L’amiante est interdite dans la construction depuis plus de 20 ans, mais continue à représenter un danger sur les chantiers BTP. Le programme Carto Amiante, qui a pour objet d’établir une cartographie de l’empoussièrement d’amiante dans le secteur, vient de sortir son deuxième rapport. Les résultats sont encourageants, et témoignent d’un processus de travail sécurisé sur l’ensemble des situations étudiées. 

A – Six nouvelles situations s’ajoutent à la liste étudiée

Selon l’INRS, on compte en moyenne 50 kg d’amiante par habitant en France sur l’ensemble des bâtiments existants. Et l’exposition à ces fibres continue aujourd’hui encore de causer jusqu’à 3 000 décès par an. 

L’importance des risques justifie la mise en place des programmes destinés à prévenir l’exposition des travailleurs, dont le projet Carto Amiante. Dans de nombreux cas, il est indispensable de procéder à un désamiantage

Le projet Carto Amiante a été conjointement lancé en 2014 par la Direction générale du travail et plusieurs organismes de sécurité, dont l’INRS et l’OPPBTP. Un premier rapport a été présenté en 2017, suite à des mesures d’empoussièrementsur les situations suivantes : 

  • démoussage de toiture ;
  • démontage de toiture ;
  • perçage de peinture ou d’enduit intérieur ;
  • découpe ou démontage d’une canalisation en amiante-ciment.

Le deuxième rapport qui vient d’être publié inclut les résultats d’analyses effectuées sur six nouvelles situations : 

  • perçage d’enduit extérieur ;
  • grattage et perçage de colle carrelage faïence ;
  • vissage/dévissage de dalles ;
  • recouvrement de dalles/revêtement de sol ;
  • décollement de quelques dalles.

Au total, le programme Carto Amiante compte aujourd’hui onze fichiers. 
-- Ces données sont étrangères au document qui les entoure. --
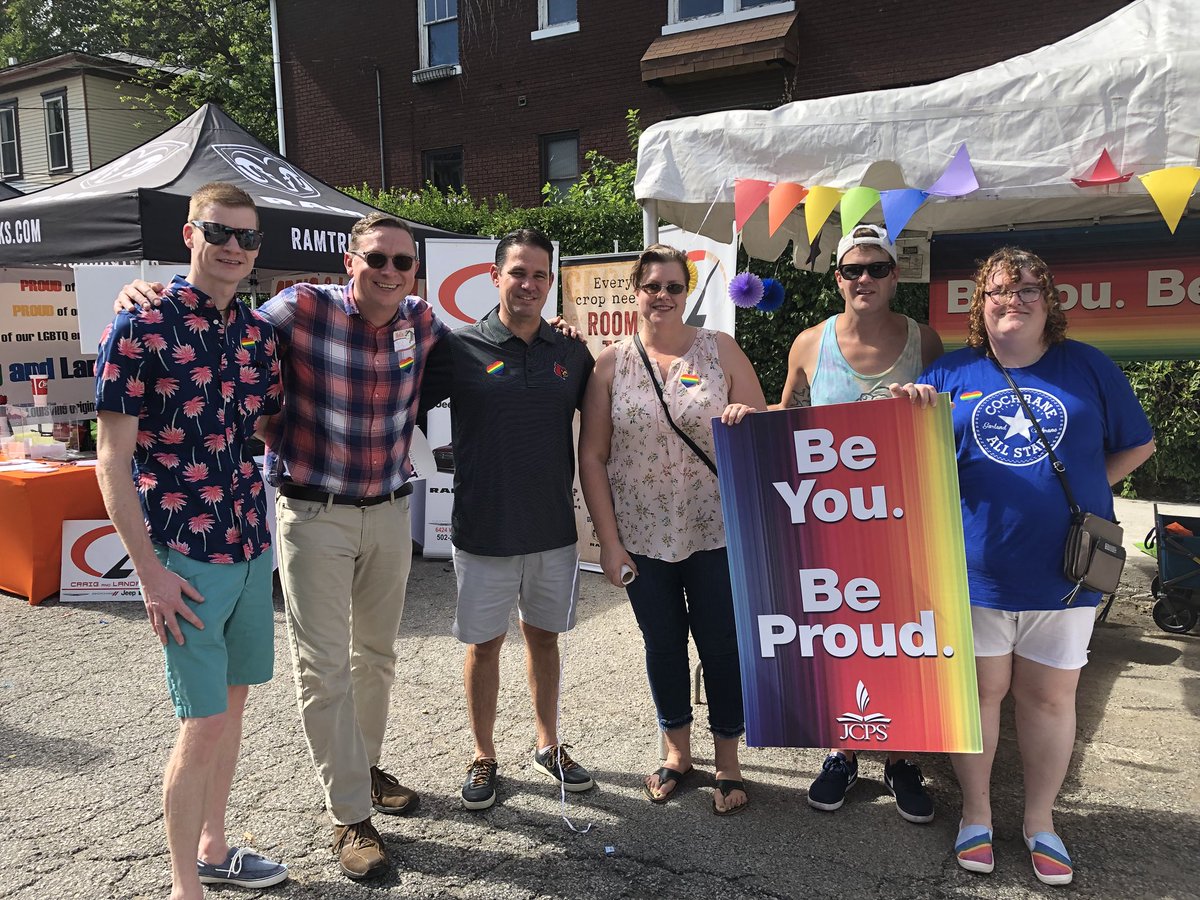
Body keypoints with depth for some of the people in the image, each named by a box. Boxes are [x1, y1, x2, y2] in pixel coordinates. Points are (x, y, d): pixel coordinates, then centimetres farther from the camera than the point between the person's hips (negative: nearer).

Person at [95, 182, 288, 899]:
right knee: (203, 724, -2)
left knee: (232, 703, 17)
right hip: (186, 557, -6)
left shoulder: (257, 332, 7)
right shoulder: (140, 330, -11)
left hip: (251, 547, 6)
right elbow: (113, 459, -11)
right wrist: (151, 573, -13)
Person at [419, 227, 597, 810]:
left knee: (543, 636, 16)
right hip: (484, 528, -3)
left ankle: (548, 746, 34)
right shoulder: (460, 349, -6)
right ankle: (484, 758, 28)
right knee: (484, 643, 10)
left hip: (554, 527, 3)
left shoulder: (571, 354, 4)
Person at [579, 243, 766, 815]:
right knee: (663, 645, 14)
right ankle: (677, 752, 36)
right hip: (643, 538, 1)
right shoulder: (611, 363, 1)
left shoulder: (720, 350, 1)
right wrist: (609, 541, -4)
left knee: (722, 647, 6)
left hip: (716, 532, -1)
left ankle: (727, 762, 28)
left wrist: (747, 419, -21)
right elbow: (592, 456, 1)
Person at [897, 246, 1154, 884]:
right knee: (978, 690, 10)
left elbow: (1136, 444, 13)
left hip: (1061, 570, 1)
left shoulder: (1088, 367, 4)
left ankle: (1040, 820, 32)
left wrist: (1081, 494, 1)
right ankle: (976, 813, 29)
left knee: (1050, 696, 12)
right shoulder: (951, 374, 3)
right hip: (973, 570, 0)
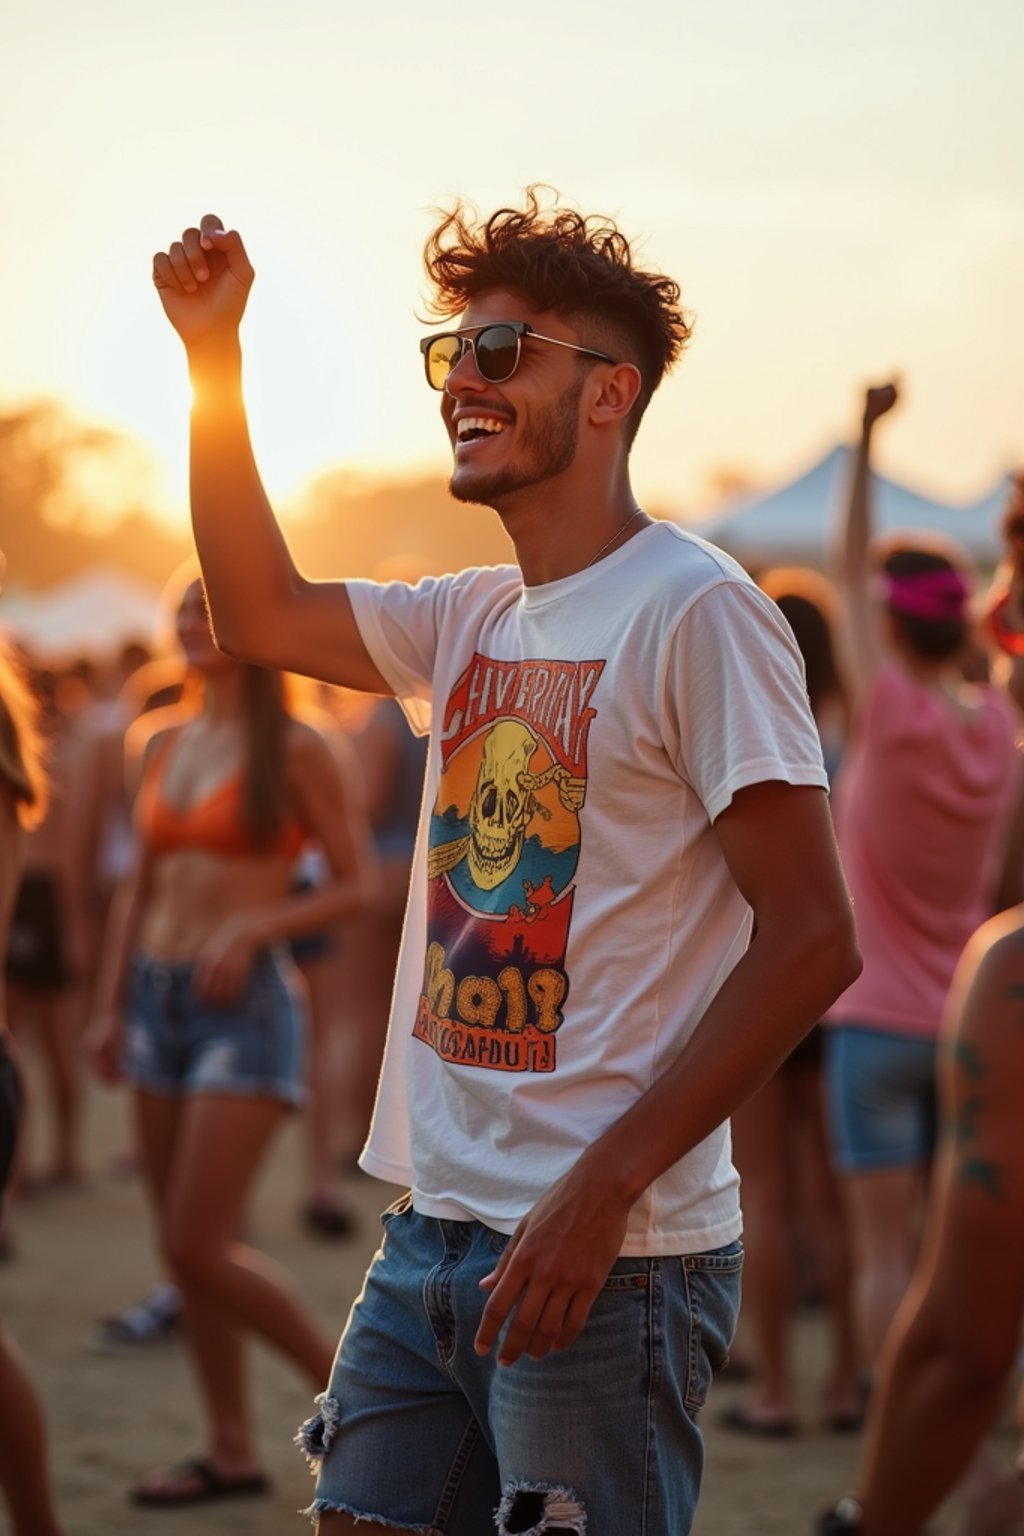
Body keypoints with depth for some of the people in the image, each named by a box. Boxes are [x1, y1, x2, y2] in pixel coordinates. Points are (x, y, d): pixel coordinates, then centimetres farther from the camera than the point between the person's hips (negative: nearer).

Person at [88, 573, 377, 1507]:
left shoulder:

B – Un faible niveau d’empoussièrement

Ce dernier rapport résulte d’une étude menée auprès de 155 entreprises et 324 chantiers. Il montre uniquement des empoussièrements de niveau 1 (10 situations) et niveau 2 (une seule situation). 

Rappelons que le niveau 1 correspond à moins de 100 fibres par litre, et le niveau 2 de 100 à 6000 fibres par litre. Certains mesurages ont même montré une quasi-absence de fibres. 

Ce faible niveau d’empoussièrement traduit une meilleure maîtrise des processus de travail, dont la mise en place de techniques appropriées à la suite d’un diagnostic amiante, à savoir : 

  • l’humidification ;
  • l’aspiration à la source ;
  • la combinaison de ces deux procédés.

D’autres mesures préventives existent également, comme : 

  • le port d’un masque ;
  • la préparation des surfaces à travailler.

À la lumière de ces résultats, le rapport conclut que des solutions techniques simples ont été appliquées pour la prévention des dangers liés à l’amiante. En même temps, les chantiers ont connu une amélioration des procédés de traitement de l’amiante.